Alda Benjamen is the Avimalek Betyousef Post-Doctoral Fellow in Assyrian History. Prior to that, she was a Fellow at the John W. Kluge Center at the Library of Congress. She has also held post-doctoral research positions at the University of Pennsylvania Museum and the Smithsonian Institution. Her expertise lies in the twentieth-century intellectual, cultural and political history of Iraq and Syria. Her work focuses on issues of minoritization and pluralism, raising questions about memory, home, and belonging in multilingual and diasporic communities in the context of rural-to-urban and global migrations. She obtained her PhD in Modern Middle Eastern History at the University of Maryland, College Park, and a Master’s degree in Syriac Studies from the University of Toronto’s Near and Middle Eastern Studies Department.
Select Publications:
Assyrians in Modern Iraq: Negotiating Political and Cultural Space. Forthcoming from Cambridge UP.
Editor, “Narratives of Co-existence and Pluralism in Northern Iraq.” Special Issue, for the Journal of Contemporary Iraq and the Arab World 14, no. 1-2 (June 2020).

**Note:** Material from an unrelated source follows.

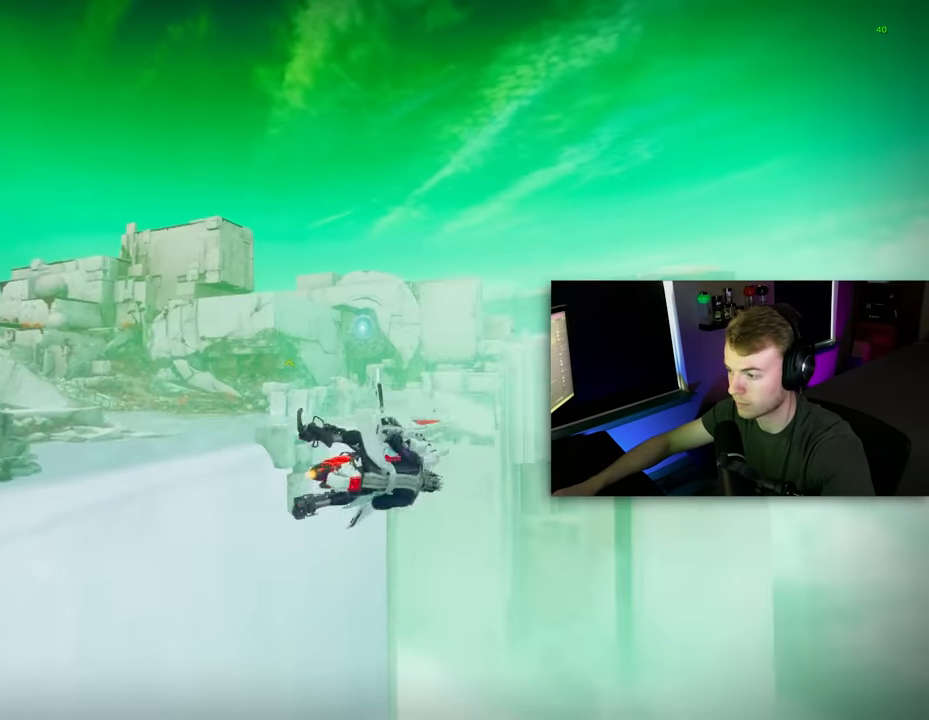
{"keys": [], "mouse": [], "mouse_move": "still", "events": []}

Editor, “Pluralism and Minoritization in the Middle East.” Roundtable, International Journal of Middle East Studies 50, no. 4. (November 2018).
“Assyrians and the Iraqi Communist Party: Revolution, Urbanization, and the Quest for Equality,” in Minorities and the Modern Arab World: New Perspectives, ed. Laura Robson (Syracuse University Press, 2016): 106-121.
“Writing a Minority’s History of Iraq.” Arab Studies Journal 23, no. 1: 241-243 (2015).
“Minorities and the Kurdish Referendum.” Center for Middle Eastern Studies Comments, University of Chicago –https://cmes.uchicago.edu/page/cmes-comments (September 29, 2017).
“Research at the Iraqi National Library and Archives.” The American Academic Research Institute in Iraq no. 7-1 (Spring 2012): 13-14.